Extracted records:
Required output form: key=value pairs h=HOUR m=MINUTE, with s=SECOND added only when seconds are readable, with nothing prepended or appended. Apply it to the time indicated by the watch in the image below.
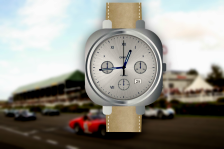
h=12 m=44
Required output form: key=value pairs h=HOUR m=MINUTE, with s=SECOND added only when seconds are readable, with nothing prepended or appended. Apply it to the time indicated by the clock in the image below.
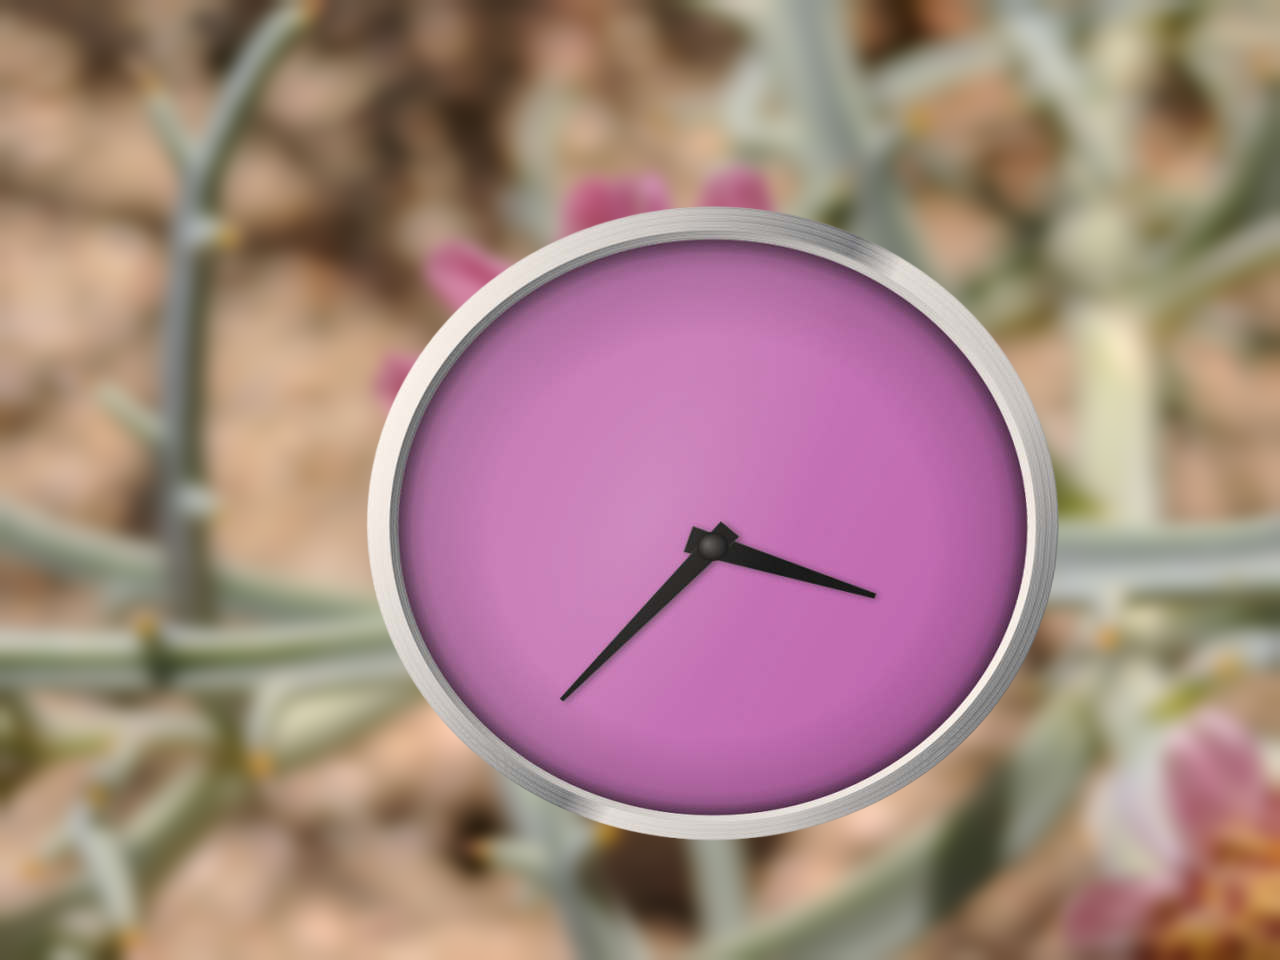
h=3 m=37
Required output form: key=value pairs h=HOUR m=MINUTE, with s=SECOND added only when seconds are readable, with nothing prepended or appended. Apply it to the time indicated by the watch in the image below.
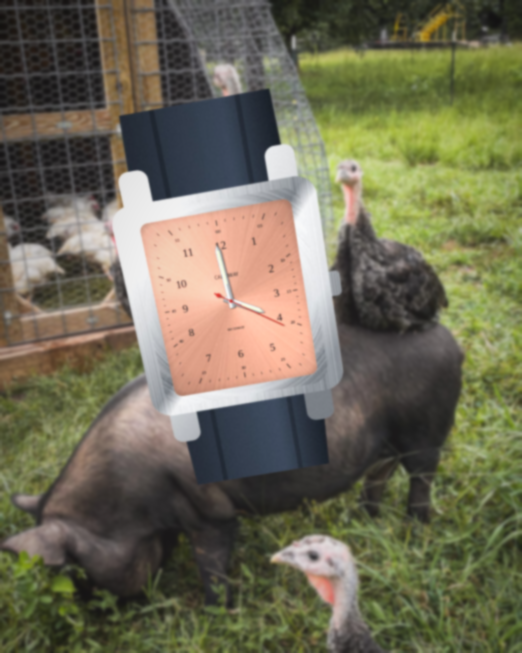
h=3 m=59 s=21
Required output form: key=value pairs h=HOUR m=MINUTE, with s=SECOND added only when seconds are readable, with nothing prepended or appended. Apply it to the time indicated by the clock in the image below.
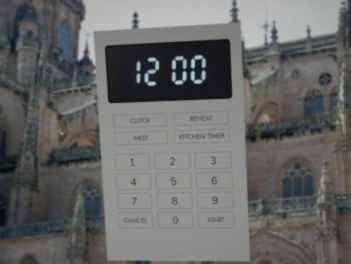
h=12 m=0
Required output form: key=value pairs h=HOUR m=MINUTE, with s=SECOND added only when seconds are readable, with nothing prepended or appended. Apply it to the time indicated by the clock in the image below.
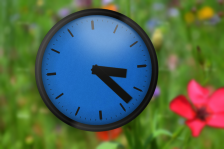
h=3 m=23
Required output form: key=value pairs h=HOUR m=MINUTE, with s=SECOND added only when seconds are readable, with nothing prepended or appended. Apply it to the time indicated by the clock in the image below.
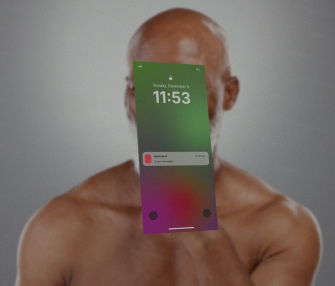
h=11 m=53
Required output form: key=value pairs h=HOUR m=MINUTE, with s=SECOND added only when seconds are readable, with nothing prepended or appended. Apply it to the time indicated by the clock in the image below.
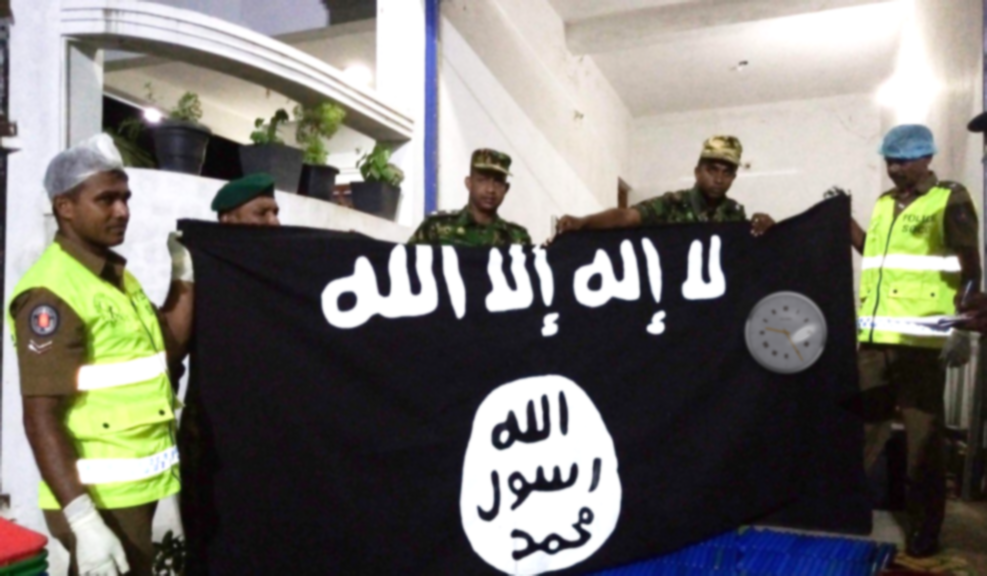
h=9 m=25
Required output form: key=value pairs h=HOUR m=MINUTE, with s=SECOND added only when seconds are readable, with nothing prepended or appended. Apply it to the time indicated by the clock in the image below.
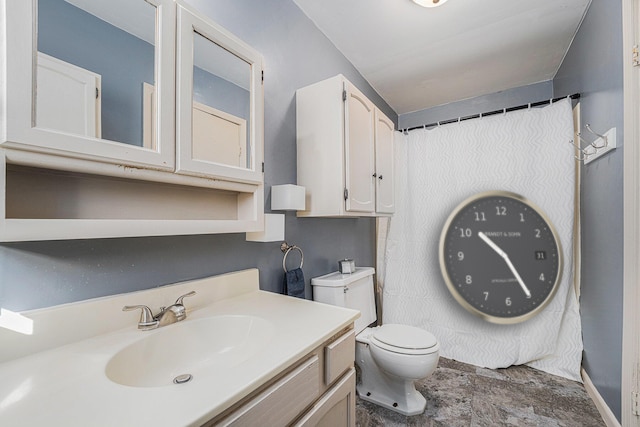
h=10 m=25
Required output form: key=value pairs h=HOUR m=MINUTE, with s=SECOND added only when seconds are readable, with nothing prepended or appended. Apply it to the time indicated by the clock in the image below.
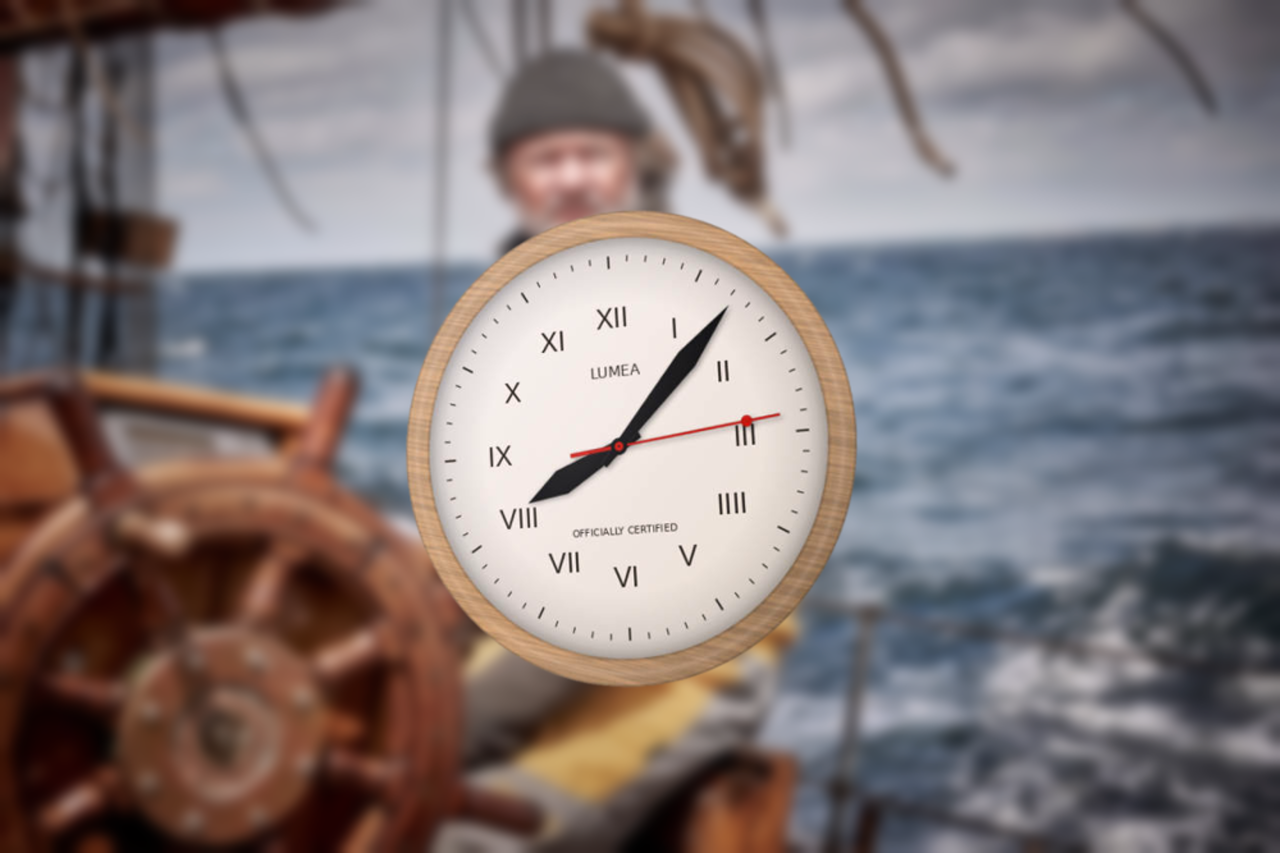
h=8 m=7 s=14
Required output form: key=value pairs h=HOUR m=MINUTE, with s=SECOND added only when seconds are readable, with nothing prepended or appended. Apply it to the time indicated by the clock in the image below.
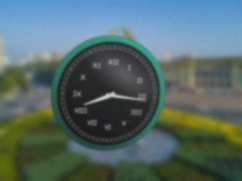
h=8 m=16
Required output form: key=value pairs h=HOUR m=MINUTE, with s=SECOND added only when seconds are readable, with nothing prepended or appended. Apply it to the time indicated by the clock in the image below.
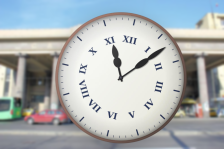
h=11 m=7
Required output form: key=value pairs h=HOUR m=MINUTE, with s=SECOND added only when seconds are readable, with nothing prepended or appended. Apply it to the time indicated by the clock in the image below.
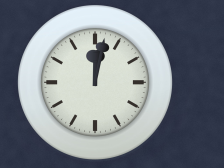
h=12 m=2
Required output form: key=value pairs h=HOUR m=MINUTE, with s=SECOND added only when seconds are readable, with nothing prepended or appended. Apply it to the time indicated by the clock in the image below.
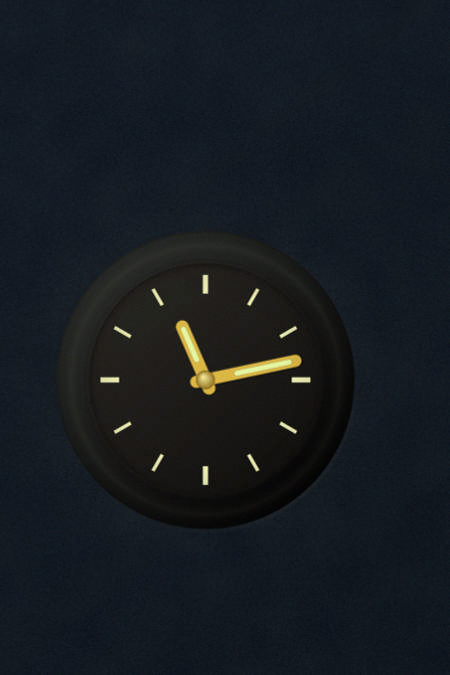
h=11 m=13
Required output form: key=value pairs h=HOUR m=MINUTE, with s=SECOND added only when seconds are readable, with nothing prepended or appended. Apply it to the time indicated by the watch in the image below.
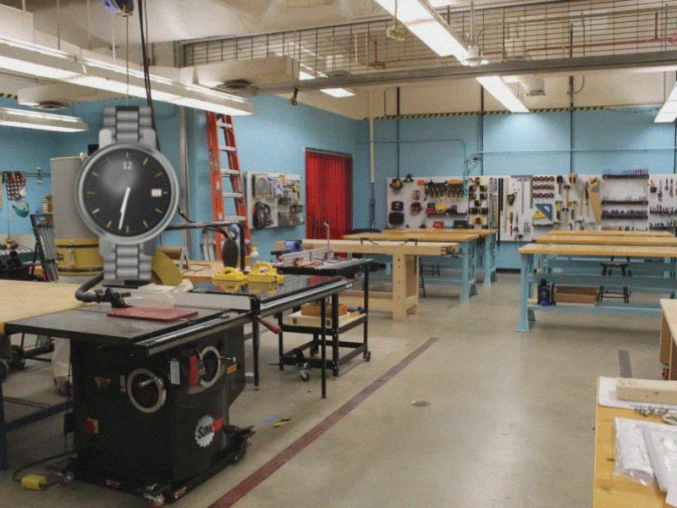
h=6 m=32
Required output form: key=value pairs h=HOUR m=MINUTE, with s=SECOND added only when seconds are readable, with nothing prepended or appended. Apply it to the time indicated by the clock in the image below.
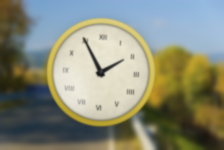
h=1 m=55
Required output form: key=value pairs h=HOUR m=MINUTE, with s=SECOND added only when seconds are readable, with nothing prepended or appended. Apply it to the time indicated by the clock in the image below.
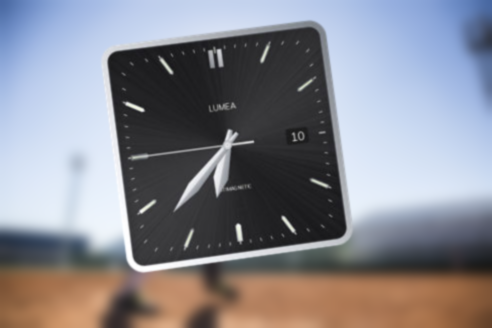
h=6 m=37 s=45
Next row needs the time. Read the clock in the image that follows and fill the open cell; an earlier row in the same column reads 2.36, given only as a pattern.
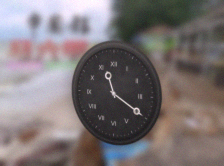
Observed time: 11.20
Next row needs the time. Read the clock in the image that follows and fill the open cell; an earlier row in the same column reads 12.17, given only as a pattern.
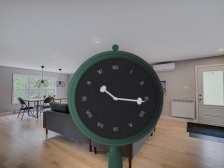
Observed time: 10.16
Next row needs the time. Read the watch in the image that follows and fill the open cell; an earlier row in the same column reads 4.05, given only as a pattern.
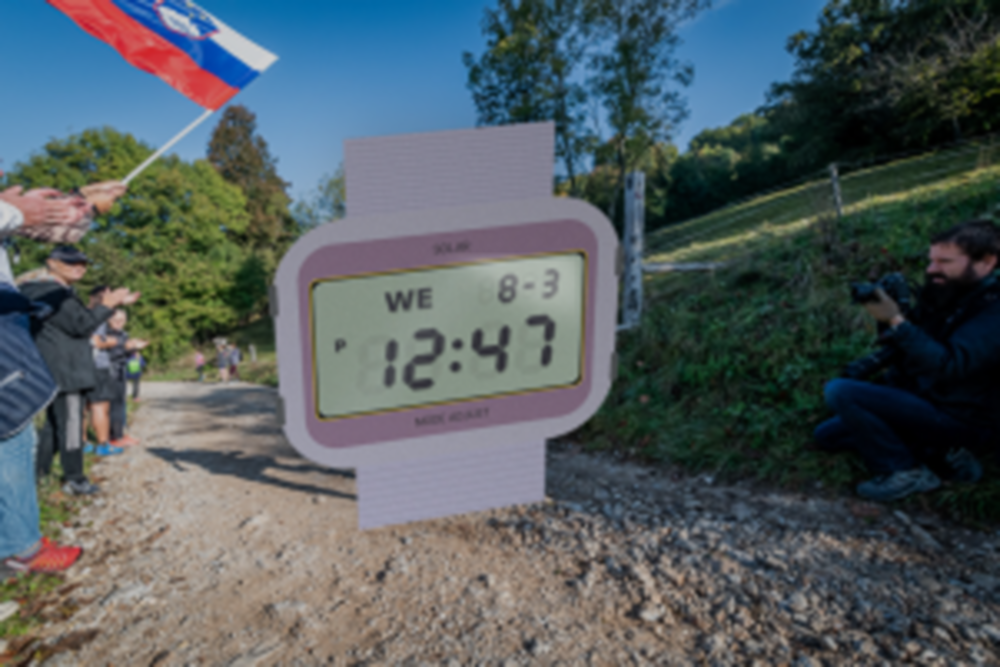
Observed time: 12.47
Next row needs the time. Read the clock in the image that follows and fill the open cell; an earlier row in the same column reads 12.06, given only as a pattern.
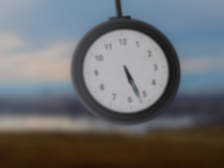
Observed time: 5.27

» The task: Report every line of the records that contains the string "cell", copying each such line in full. Treat the match as case-sensitive.

» Exercise output:
Next row needs the time. Read the clock in the image that follows and fill the open cell; an earlier row in the same column reads 2.36, given only as a pattern.
Next row needs the time. Read the clock in the image that follows and fill the open cell; an earlier row in the same column reads 12.17, given only as a pattern.
Next row needs the time. Read the watch in the image that follows and fill the open cell; an earlier row in the same column reads 4.05, given only as a pattern.
Next row needs the time. Read the clock in the image that follows and fill the open cell; an earlier row in the same column reads 12.06, given only as a pattern.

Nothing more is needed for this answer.